Felini, l’ultimo singolo di Marco Castello e Venerus, è esattamente questo: un piccolo miracolo acustico che vibra tra la tenerezza domestica e l’estasi cosmica. Il testo oscilla con leggerezza tra un point of view realistico, quello di un gatto, e un tono sognante, a tratti romantico, che sembra guardare il mondo dal davanzale di una finestra aperta sul tramonto.
La prima volta che ha visto il mare era in una foto. A grandezza naturale, sopra a un grattacielo. È da questa immagine surreale ma vivida che prende forma Felini, un racconto urbano e commovente costruito su dettagli piccoli ma pieni di vita: “schivavo le macchine per non morire”, “mi nascondevo tra i motori caldi per passare l’inverno”. Il punto di vista del brano è quello di un gatto randagio, ma dietro quei versi c’è l’eco di un’umanità sghemba, che ha imparato a sopravvivere con poco e a sognare moltissimo.

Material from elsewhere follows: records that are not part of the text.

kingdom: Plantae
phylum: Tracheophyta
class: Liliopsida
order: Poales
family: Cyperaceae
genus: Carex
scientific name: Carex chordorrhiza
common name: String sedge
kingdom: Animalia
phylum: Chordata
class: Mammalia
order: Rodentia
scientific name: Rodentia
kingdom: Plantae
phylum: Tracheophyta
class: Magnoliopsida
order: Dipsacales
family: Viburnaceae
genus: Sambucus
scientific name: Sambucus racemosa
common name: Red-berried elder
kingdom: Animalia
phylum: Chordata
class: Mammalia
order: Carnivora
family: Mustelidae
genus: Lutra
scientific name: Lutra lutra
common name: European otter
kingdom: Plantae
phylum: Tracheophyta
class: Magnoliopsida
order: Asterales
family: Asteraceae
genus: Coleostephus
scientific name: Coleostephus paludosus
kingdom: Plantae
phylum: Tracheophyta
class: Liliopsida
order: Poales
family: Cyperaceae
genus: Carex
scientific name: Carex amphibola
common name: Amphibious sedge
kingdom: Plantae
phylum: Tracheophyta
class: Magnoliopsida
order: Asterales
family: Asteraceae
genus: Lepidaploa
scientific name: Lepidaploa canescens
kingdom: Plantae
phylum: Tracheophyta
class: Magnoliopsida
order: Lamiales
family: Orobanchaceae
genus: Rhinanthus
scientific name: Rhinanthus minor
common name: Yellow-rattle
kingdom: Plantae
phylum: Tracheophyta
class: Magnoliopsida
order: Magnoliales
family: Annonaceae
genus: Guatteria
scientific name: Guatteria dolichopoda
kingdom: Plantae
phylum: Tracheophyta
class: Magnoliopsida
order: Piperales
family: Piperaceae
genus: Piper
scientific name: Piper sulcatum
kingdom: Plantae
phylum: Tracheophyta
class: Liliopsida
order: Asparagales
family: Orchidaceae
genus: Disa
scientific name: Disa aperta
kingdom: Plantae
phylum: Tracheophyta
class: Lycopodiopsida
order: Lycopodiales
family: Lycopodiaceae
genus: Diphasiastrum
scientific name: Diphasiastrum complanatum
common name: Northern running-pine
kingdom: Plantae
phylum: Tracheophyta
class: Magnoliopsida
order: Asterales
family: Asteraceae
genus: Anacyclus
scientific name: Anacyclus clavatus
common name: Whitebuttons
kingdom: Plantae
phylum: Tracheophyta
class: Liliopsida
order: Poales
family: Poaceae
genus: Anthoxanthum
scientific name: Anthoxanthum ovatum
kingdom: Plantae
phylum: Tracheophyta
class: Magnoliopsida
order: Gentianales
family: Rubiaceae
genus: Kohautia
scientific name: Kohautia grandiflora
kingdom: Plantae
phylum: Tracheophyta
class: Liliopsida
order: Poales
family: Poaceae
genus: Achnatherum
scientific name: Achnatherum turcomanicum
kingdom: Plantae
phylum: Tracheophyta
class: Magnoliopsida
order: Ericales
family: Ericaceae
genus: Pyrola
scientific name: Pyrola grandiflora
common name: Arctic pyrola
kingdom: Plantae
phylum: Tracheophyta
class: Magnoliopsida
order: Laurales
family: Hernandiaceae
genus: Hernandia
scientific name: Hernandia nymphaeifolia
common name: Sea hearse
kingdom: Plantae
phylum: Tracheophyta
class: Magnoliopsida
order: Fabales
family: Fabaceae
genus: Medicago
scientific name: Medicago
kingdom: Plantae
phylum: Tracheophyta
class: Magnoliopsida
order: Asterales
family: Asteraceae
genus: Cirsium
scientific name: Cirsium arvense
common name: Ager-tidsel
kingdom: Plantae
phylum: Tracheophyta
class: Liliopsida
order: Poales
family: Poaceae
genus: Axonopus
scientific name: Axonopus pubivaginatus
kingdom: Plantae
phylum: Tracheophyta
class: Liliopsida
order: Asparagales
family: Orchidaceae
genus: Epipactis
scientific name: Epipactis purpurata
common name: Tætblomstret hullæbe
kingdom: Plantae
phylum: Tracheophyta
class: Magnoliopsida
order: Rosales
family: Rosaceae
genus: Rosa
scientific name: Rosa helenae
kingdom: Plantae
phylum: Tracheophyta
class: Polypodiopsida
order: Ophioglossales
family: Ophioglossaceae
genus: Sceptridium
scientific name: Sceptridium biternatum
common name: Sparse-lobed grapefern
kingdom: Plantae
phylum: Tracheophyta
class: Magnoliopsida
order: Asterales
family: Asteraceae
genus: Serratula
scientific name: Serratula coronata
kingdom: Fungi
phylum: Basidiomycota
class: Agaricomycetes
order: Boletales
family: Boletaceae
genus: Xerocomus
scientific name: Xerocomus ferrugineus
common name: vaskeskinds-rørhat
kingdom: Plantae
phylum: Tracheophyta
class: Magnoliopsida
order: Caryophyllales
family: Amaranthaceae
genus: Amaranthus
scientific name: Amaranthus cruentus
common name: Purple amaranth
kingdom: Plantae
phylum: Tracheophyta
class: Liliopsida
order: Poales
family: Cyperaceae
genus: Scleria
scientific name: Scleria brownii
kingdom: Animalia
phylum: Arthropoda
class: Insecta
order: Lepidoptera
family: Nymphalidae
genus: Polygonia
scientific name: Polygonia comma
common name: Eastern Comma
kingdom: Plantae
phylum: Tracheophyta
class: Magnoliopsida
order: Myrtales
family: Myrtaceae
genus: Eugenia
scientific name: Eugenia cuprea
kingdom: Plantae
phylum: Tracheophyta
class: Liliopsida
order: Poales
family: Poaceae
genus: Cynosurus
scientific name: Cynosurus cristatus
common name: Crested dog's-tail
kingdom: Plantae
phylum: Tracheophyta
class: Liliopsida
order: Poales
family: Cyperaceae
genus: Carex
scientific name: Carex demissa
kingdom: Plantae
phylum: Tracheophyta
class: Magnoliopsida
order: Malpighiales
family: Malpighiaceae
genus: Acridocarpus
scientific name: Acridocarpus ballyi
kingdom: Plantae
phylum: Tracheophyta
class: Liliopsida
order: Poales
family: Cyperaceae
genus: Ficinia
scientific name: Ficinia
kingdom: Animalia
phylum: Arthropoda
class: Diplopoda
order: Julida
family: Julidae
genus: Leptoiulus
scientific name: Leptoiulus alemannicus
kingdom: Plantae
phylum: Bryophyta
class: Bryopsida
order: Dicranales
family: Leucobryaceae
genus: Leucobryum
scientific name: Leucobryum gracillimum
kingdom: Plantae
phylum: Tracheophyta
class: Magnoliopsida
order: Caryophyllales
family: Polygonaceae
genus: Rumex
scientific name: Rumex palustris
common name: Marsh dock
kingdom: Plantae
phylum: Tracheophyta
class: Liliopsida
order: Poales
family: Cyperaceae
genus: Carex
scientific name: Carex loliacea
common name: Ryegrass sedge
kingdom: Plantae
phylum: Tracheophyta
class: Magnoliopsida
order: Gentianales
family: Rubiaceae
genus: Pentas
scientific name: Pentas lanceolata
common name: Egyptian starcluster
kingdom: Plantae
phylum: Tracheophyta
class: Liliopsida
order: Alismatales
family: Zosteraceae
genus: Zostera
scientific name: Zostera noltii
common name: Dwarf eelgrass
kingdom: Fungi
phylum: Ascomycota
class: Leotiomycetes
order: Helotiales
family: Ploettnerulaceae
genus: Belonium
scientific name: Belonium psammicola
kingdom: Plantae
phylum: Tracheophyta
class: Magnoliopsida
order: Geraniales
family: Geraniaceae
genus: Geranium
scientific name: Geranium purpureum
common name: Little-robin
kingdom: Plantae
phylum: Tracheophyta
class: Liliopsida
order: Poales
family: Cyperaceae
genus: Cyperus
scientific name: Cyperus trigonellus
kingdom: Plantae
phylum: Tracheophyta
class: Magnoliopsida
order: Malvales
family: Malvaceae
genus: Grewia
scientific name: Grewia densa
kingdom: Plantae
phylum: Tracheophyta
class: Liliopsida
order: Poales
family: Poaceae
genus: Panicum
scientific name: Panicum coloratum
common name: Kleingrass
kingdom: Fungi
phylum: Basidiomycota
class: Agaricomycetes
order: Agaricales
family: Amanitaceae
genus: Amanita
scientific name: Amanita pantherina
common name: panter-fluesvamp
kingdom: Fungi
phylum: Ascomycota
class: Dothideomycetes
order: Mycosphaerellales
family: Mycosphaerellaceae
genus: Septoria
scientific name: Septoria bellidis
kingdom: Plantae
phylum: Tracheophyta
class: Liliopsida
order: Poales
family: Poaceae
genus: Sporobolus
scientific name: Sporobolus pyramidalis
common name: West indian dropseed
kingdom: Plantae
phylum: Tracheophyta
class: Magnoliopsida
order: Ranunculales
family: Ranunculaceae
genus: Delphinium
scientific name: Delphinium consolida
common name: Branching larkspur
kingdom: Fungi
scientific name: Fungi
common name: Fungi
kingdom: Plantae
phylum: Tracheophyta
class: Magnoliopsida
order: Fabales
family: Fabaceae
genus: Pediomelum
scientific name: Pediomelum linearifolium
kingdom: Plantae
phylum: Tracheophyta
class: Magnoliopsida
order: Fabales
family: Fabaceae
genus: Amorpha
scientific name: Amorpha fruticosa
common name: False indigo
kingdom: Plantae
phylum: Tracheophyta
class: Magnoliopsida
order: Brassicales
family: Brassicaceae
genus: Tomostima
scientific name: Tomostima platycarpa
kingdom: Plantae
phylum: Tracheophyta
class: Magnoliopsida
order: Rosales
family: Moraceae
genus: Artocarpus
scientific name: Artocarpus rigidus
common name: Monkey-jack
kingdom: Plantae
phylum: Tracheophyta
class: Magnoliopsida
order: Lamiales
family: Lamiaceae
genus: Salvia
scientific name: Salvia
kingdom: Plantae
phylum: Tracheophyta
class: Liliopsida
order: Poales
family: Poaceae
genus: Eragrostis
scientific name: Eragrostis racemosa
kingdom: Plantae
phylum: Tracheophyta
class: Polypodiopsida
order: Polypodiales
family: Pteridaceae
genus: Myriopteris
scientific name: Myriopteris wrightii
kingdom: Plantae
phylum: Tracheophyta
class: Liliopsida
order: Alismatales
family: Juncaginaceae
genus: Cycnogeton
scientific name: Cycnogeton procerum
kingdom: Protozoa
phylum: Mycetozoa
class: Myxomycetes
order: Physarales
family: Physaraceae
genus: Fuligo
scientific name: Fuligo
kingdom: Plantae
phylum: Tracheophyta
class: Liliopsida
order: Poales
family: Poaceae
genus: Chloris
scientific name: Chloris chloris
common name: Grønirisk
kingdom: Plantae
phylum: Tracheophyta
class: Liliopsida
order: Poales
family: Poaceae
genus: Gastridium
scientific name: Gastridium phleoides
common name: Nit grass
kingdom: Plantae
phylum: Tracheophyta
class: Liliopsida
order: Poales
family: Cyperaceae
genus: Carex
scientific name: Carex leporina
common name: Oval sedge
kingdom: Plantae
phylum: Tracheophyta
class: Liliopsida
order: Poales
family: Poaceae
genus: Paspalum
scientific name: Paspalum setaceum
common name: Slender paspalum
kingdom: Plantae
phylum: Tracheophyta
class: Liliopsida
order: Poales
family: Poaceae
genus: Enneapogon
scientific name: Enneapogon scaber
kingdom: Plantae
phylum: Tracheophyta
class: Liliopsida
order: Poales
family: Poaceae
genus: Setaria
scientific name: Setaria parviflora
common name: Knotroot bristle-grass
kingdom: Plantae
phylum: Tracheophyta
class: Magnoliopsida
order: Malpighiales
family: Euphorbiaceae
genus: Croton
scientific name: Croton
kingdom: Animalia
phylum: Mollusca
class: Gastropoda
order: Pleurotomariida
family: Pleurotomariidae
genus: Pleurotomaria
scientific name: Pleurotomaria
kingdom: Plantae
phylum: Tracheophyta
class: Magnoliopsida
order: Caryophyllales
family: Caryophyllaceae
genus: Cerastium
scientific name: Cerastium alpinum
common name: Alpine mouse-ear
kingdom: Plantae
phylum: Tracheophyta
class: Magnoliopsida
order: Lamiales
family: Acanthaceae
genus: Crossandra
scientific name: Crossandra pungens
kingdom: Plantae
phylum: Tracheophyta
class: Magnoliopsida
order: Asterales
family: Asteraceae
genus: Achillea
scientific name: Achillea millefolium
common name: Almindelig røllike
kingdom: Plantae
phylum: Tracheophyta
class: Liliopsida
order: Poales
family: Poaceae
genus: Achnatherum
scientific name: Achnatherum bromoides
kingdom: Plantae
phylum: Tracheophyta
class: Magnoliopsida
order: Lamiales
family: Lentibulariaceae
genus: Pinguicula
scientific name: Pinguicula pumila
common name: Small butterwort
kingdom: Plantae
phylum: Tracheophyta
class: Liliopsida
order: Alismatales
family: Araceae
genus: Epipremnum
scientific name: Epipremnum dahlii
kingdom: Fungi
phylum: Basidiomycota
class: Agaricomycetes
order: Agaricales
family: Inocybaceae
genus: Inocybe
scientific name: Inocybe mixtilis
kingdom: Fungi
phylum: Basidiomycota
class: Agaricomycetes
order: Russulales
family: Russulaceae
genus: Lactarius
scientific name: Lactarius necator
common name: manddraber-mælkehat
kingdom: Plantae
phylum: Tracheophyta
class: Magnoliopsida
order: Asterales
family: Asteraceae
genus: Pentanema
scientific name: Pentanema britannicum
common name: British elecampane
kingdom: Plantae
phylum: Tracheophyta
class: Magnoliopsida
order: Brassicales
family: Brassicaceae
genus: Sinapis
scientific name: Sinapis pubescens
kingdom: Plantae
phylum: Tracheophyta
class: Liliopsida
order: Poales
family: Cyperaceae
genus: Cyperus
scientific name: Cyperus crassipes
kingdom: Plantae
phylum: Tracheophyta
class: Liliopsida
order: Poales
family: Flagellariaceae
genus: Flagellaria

Il gatto diventa così il simbolo di una generazione precaria, poetica, resiliente. Una generazione che “ha avuto poco”, ma che, come si canta nel finale, “ha sognato tanto”.
In questa narrazione minimalista e struggente, non c’è niente di costruito. Nessuna impalcatura pop, nessun coro posticcio, nessun effetto a coprire il silenzio. Solo una chitarra, un flauto, e due voci che si alternano con delicatezza, trovandosi e sfuggendosi come fanno i pensieri nelle sere d’estate. Castello e Venerus non cantano semplicemente: osservano, accarezzano, respirano. La loro musica è fatta d’aria e di angoli, di odori di città e malinconie da pianerottolo. È una canzone che ti viene a cercare piano, come fa un gatto curioso, e si accuccia accanto senza far rumore.
Registrato a Ortigia, in una dimensione che sembra quasi fuori dal tempo, Felini è un esperimento di semplicità radicale. La produzione è scarna, asciutta, ma è proprio questo il suo punto di forza: ogni suono ha lo spazio per esistere, ogni parola ha il tempo di sedimentare. E anche quando la voce scompare e rimane solo il ritornello strampalato, quel “ta-ra-ra-ri-ra-ra-ra” infantile e liberatorio, il brano continua a raccontare qualcosa. Forse proprio il desiderio di lasciarsi andare, di vivere il presente come un gioco o un sogno ad occhi aperti.
E poi c’è il cuore del testo, che è una piccola epica quotidiana: “Rubavo il pesce dai mercati / aspettavo sciogliersi i gelati / usavo i panni come coperte / il sole nasceva dai camini”. Scene che sembrano tratte da un film di animazione malinconico e brillante insieme, dove la fame, la solitudine e il freddo sono tradotti in immagini poetiche ma concrete. Non c’è pietismo, né compiacimento: solo la verità di chi guarda il mondo da terra, eppure continua a fantasticare sulle nuvole.
Marco Castello e Venerus si confermano anche qui come due nature apparentemente opposte, ma straordinariamente complementari: il primo con il suo approccio lo-fi, tenero e ironico; il secondo con la sua voce ipnotica e mistica, che trasforma ogni frase in una visione. Castello racconta la città, il cartone, i tombini; Venerus ci mette le sfumature dell’altrove, lo stupore, le ombre colorate. Quando si incontrano, come in questo brano, nasce una forma di musica gentile e mutaforma, che non ha bisogno di struttura né di coerenza per funzionare.
Felini è una canzone che parla del nostro modo di stare al mondo, “a fatica, ma felici”, con ironia e dolcezza. È un inno silenzioso a chi sopravvive, a chi sogna, a chi si sente randagio in una città che spesso non lascia spazio. Ma anche a chi riesce, ogni tanto, a trovare una scatola di cartone in cui sentirsi al sicuro, un raggio di sole che filtra tra le persiane, un amico con cui condividere un pezzo di strada.
E proprio perché non ha la pretesa di essere una “grande canzone”, Felini finisce per essere una delle più belle uscite italiane degli ultimi tempi. Perché è autentica. Perché è leggera senza essere superficiale. Perché ha dentro tutto: il cemento e le stelle, la fame e l’amore, la paura e la speranza. Ed è così che dovrebbe essere sempre la musica: un luogo in cui riconoscersi, anche quando si è piccoli, storti e con la coda tagliata.